Everything, including art, follows supply and demand. Value is the point where they meet. Salaries of social works and EMTs are where the supply of those positions meet the need for those positions in any certain area.
Art has a defined supply and demand, where the supply is high and demand is low (probably due to the fact you can buy copies of famous masterpieces for very cheap).
> Everything, including art, follows supply and demand.
It isn't about supply and demand, it's about transaction costs.
Suppose you could create a work of art that fifty million people would each value at 25c, so total value of two million dollars. Far more than enough to pay your wages for a year. But if you actually try to charge them, the credit card company wants 30c + 3% per person (consuming more than the entire value) and other payment mechanisms suffer similarly infeasible costs in money or inconvenience or otherwise.
But if we would pay the artist unconditionally and then they create art and give it away, we would get two million dollars worth of art for $12,000 and with no transaction costs.
Meanwhile this allows some of the artists to become famous and then charge prices for their art that exceed the transaction costs, and now they're paying taxes and funding the UBI for the next generation of artists/inventors/experimentalists/etc.

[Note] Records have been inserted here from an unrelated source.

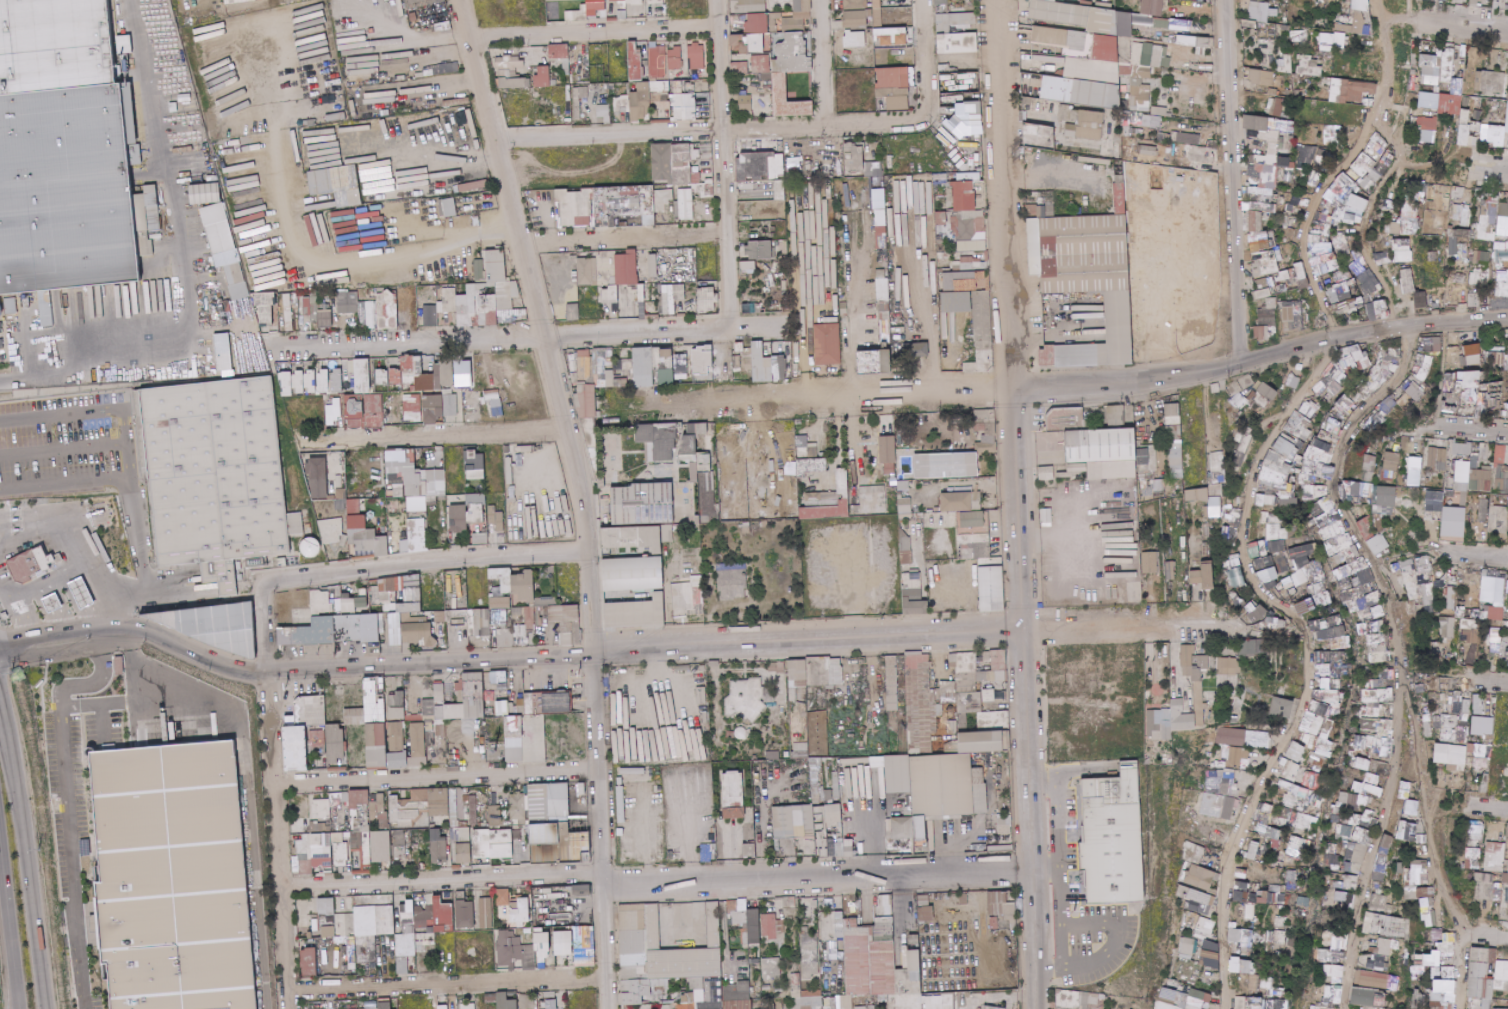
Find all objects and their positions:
road: (1234, 185)
road: (1018, 504)
gas station: (83, 590)
gas station: (53, 600)
gas station: (20, 605)
power tower: (11, 672)
parking lot: (276, 679)
parking lot: (559, 680)
power tower: (38, 848)
parking lot: (1082, 891)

> What happens when a competitor creates a substitute artwork (i.e. one that competes for market share with the original artwork) and sells it at 24¢?
Price and value aren't the same thing, that's part of the problem.
Suppose in response to competition the original artist would lower the price to 24c. The customer still gets the same value as before but is paying less. The customer gets 1c more of the surplus and the artist gets 1c less.
But the total surplus is still the same. The benefit the customer gets from having the art hasn't gone down, only the price.
Where this gets weird is displacement. Suppose competing art appears and now half the customers will choose the other art instead, and the customers only have time for one piece of art. Now the original art has lost half its total value because there are half as many people with it, regardless of what price was paid.
Which means it is possible to have "enough" art and more would be too much -- when you have so much that people are too busy with existing art for enough of them to choose the new art to justify its creation. But that point is well past what transaction costs will allow if payment has to be made per-customer via an ugly hack like copyright.
It may even be past the point where there is "too much" art/science/software, because you can justify over-producing a lot of junk if the result is even one more Andy Warhol or Albert Einstein or Alan Turing.
And obviously to total $2M at 25c requires 8M customers rather than 50M if you actually divide by .25 instead of multiplying by 25, so that's even easier.
While in theory art would be efficiently transferred from the ideal seller (artist) to ideal buyer (rich #1 fan), in practice the idea that information falls in the right hands automagically is kinda laughable
Once ai starts making better art than humans it might be able to improve itself better than humans as well. At that point we don't need humans either. Still nice to keep us around though.